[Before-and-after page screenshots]
Start of Block

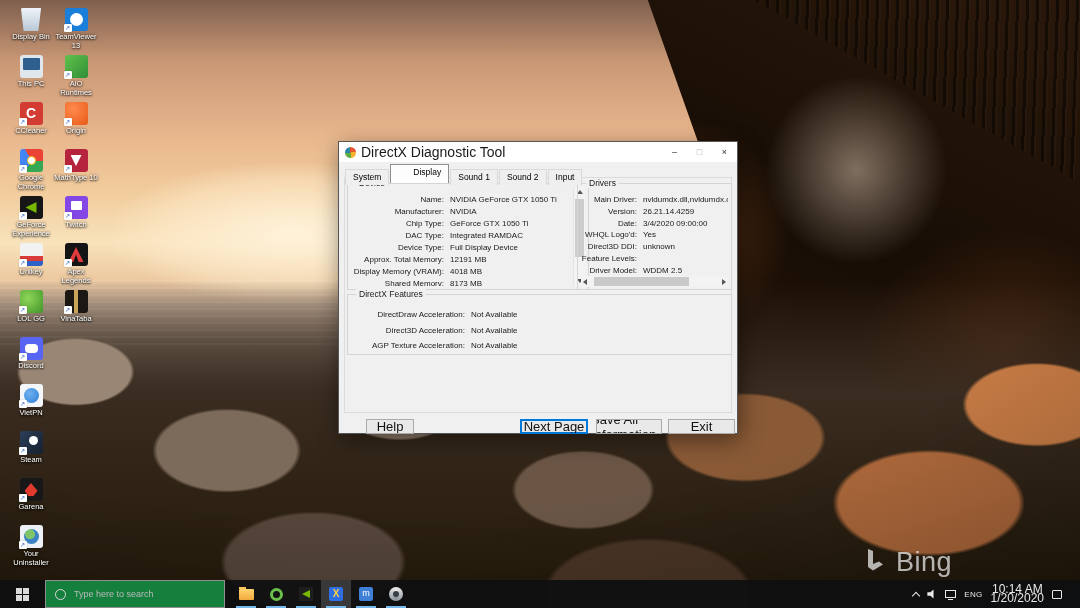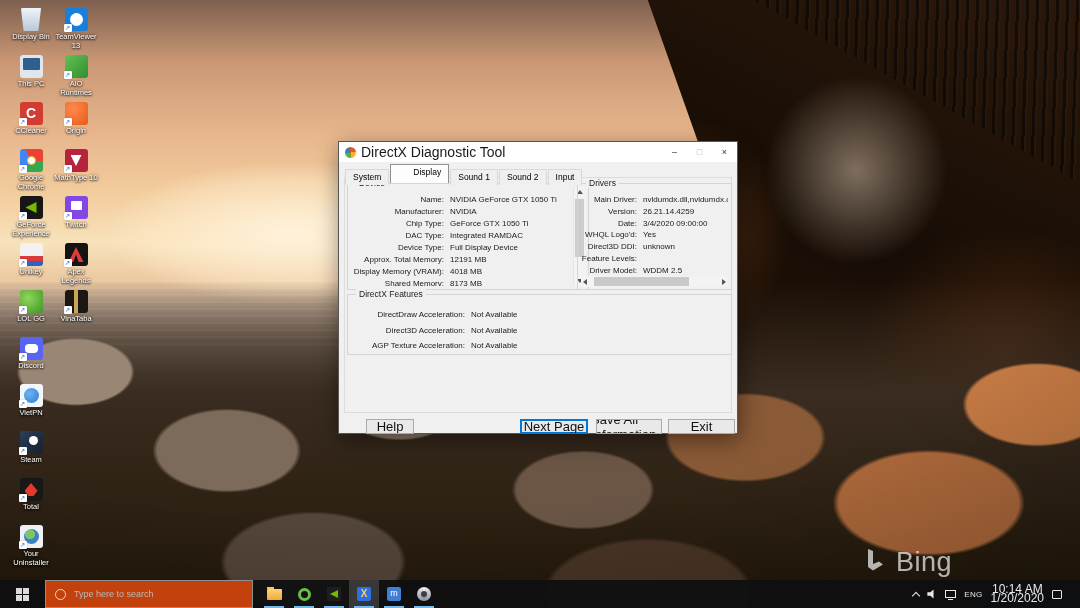--- a/index.html
+++ b/index.html
@@ -145,21 +145,21 @@
   .dbtn-next { left:181px; width:68px; border:1px solid #0078d7; box-shadow:inset 0 0 0 1px #0078d7; }
   .dbtn-save { left:257px; width:66px; }
   .dbtn-exit { left:329px; width:67px; }
 
   
   .taskbar { position:absolute; left:0; right:0; bottom:0; height:28px; background:rgba(14,15,17,.93);
     display:flex; align-items:stretch; z-index:10; }
   .start { width:45px; display:flex; align-items:center; justify-content:center; }
   .winlogo { display:grid; grid-template-columns:6px 6px; grid-template-rows:6px 6px; gap:1px; }
   .winlogo span { background:#dcdcdc; }
-  .searchbox { width:208px; background:#c2410c; border:1px solid #8f8f8f; display:flex; align-items:center; }
+  .searchbox { width:180px; background:#15803d; border:1px solid #8f8f8f; display:flex; align-items:center; }
   .cortana-o { width:11px; height:11px; border:1.5px solid #dcdcdc; border-radius:50%; margin:0 8px 0 9px; flex:none; }
   .searchbox input { background:transparent; border:none; outline:none; color:#c9c9c9; font-size:9px;
     font-family:"Liberation Sans",sans-serif; width:140px; }
   .searchbox input::placeholder { color:#b9b9b9; opacity:1; }
   .taskapps { display:flex; align-items:stretch; margin-left:6px; }
   .taskapp { width:30px; position:relative; display:flex; align-items:center; justify-content:center; }
   .taskapp.active { background:rgba(255,255,255,.16); }
   .underline { position:absolute; bottom:0; left:5px; right:5px; height:2px; background:#76b9ed; }
   .ga-explorer { width:15px; height:11px; background:linear-gradient(#ffd36e,#f0a93c); border-radius:1px; position:relative; }
   .ga-explorer::before { content:""; position:absolute; left:0; top:-2px; width:7px; height:2px; background:#f5c45a; }
@@ -264,21 +264,21 @@
   <div class="icon" style="left:8px;top:384px">
     <div class="glyph g-vietpn sc"></div>
     <div class="label">VietPN</div>
   </div>
   <div class="icon" style="left:8px;top:431px">
     <div class="glyph g-steam sc"></div>
     <div class="label">Steam</div>
   </div>
   <div class="icon" style="left:8px;top:478px">
     <div class="glyph g-garena sc"></div>
-    <div class="label">Total</div>
+    <div class="label">Garena</div>
   </div>
   <div class="icon" style="left:8px;top:525px">
     <div class="glyph g-yu sc"></div>
     <div class="label">Your Uninstaller</div>
   </div>
 
   <div class="dialog">
     <div class="titlebar">
       <div class="dx-ico"></div>
       <span class="dlg-title">DirectX Diagnostic Tool</span>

End of Block

For each line in the entries that holds "none", return that line.

— Answer space —
   .cortana-o { width:11px; height:11px; border:1.5px solid #dcdcdc; border-radius:50%; margin:0 8px 0 9px; flex:none; }
   .searchbox input { background:transparent; border:none; outline:none; color:#c9c9c9; font-size:9px;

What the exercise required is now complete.